[Dataset items]
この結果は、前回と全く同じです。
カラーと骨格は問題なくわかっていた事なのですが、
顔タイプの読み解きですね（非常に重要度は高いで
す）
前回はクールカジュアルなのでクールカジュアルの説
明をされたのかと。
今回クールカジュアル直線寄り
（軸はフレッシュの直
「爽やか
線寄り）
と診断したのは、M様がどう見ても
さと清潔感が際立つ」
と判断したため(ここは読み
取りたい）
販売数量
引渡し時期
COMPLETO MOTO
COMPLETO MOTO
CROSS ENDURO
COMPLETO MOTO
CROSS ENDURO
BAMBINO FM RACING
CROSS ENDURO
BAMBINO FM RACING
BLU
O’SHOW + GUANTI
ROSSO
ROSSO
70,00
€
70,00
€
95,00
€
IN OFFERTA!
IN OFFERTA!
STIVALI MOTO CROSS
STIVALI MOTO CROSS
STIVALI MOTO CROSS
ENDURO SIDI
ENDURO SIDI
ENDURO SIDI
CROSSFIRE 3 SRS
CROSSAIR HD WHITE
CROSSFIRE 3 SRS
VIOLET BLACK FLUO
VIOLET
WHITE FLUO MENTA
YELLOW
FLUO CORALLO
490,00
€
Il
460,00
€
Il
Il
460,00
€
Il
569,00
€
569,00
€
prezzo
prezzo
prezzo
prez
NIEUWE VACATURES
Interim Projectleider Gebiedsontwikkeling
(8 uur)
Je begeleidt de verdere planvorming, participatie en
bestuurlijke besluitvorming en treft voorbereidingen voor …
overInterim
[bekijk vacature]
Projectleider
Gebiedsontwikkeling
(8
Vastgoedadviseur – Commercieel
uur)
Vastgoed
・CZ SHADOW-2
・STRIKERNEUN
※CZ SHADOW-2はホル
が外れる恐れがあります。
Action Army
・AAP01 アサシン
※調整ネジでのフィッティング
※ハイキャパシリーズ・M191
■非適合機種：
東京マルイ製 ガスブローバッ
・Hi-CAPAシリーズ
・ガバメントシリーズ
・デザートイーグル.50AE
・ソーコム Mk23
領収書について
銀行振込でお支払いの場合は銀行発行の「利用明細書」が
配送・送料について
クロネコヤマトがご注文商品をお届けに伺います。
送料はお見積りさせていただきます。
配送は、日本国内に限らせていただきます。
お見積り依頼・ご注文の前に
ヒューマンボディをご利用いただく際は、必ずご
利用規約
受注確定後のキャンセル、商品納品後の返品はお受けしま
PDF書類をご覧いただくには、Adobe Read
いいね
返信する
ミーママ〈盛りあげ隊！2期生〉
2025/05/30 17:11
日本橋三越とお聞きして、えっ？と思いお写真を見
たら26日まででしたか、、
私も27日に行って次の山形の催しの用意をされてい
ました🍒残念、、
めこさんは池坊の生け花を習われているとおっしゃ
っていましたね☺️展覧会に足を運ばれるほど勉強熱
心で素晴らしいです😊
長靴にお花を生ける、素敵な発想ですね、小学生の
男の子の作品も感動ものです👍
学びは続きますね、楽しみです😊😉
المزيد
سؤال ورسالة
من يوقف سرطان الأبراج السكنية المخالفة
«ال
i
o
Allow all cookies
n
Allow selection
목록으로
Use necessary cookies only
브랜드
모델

REQUIRED ACTION
Repeat the data exactly, with every line included.

RESPONSE BOX
この結果は、前回と全く同じです。
カラーと骨格は問題なくわかっていた事なのですが、
顔タイプの読み解きですね（非常に重要度は高いで
す）
前回はクールカジュアルなのでクールカジュアルの説
明をされたのかと。
今回クールカジュアル直線寄り
（軸はフレッシュの直
「爽やか
線寄り）
と診断したのは、M様がどう見ても
さと清潔感が際立つ」
と判断したため(ここは読み
取りたい）
販売数量
引渡し時期
COMPLETO MOTO
COMPLETO MOTO
CROSS ENDURO
COMPLETO MOTO
CROSS ENDURO
BAMBINO FM RACING
CROSS ENDURO
BAMBINO FM RACING
BLU
O’SHOW + GUANTI
ROSSO
ROSSO
70,00
€
70,00
€
95,00
€
IN OFFERTA!
IN OFFERTA!
STIVALI MOTO CROSS
STIVALI MOTO CROSS
STIVALI MOTO CROSS
ENDURO SIDI
ENDURO SIDI
ENDURO SIDI
CROSSFIRE 3 SRS
CROSSAIR HD WHITE
CROSSFIRE 3 SRS
VIOLET BLACK FLUO
VIOLET
WHITE FLUO MENTA
YELLOW
FLUO CORALLO
490,00
€
Il
460,00
€
Il
Il
460,00
€
Il
569,00
€
569,00
€
prezzo
prezzo
prezzo
prez
NIEUWE VACATURES
Interim Projectleider Gebiedsontwikkeling
(8 uur)
Je begeleidt de verdere planvorming, participatie en
bestuurlijke besluitvorming en treft voorbereidingen voor …
overInterim
[bekijk vacature]
Projectleider
Gebiedsontwikkeling
(8
Vastgoedadviseur – Commercieel
uur)
Vastgoed
・CZ SHADOW-2
・STRIKERNEUN
※CZ SHADOW-2はホル
が外れる恐れがあります。
Action Army
・AAP01 アサシン
※調整ネジでのフィッティング
※ハイキャパシリーズ・M191
■非適合機種：
東京マルイ製 ガスブローバッ
・Hi-CAPAシリーズ
・ガバメントシリーズ
・デザートイーグル.50AE
・ソーコム Mk23
領収書について
銀行振込でお支払いの場合は銀行発行の「利用明細書」が
配送・送料について
クロネコヤマトがご注文商品をお届けに伺います。
送料はお見積りさせていただきます。
配送は、日本国内に限らせていただきます。
お見積り依頼・ご注文の前に
ヒューマンボディをご利用いただく際は、必ずご
利用規約
受注確定後のキャンセル、商品納品後の返品はお受けしま
PDF書類をご覧いただくには、Adobe Read
いいね
返信する
ミーママ〈盛りあげ隊！2期生〉
2025/05/30 17:11
日本橋三越とお聞きして、えっ？と思いお写真を見
たら26日まででしたか、、
私も27日に行って次の山形の催しの用意をされてい
ました🍒残念、、
めこさんは池坊の生け花を習われているとおっしゃ
っていましたね☺️展覧会に足を運ばれるほど勉強熱
心で素晴らしいです😊
長靴にお花を生ける、素敵な発想ですね、小学生の
男の子の作品も感動ものです👍
学びは続きますね、楽しみです😊😉
المزيد
سؤال ورسالة
من يوقف سرطان الأبراج السكنية المخالفة
«ال
i
o
Allow all cookies
n
Allow selection
목록으로
Use necessary cookies only
브랜드
모델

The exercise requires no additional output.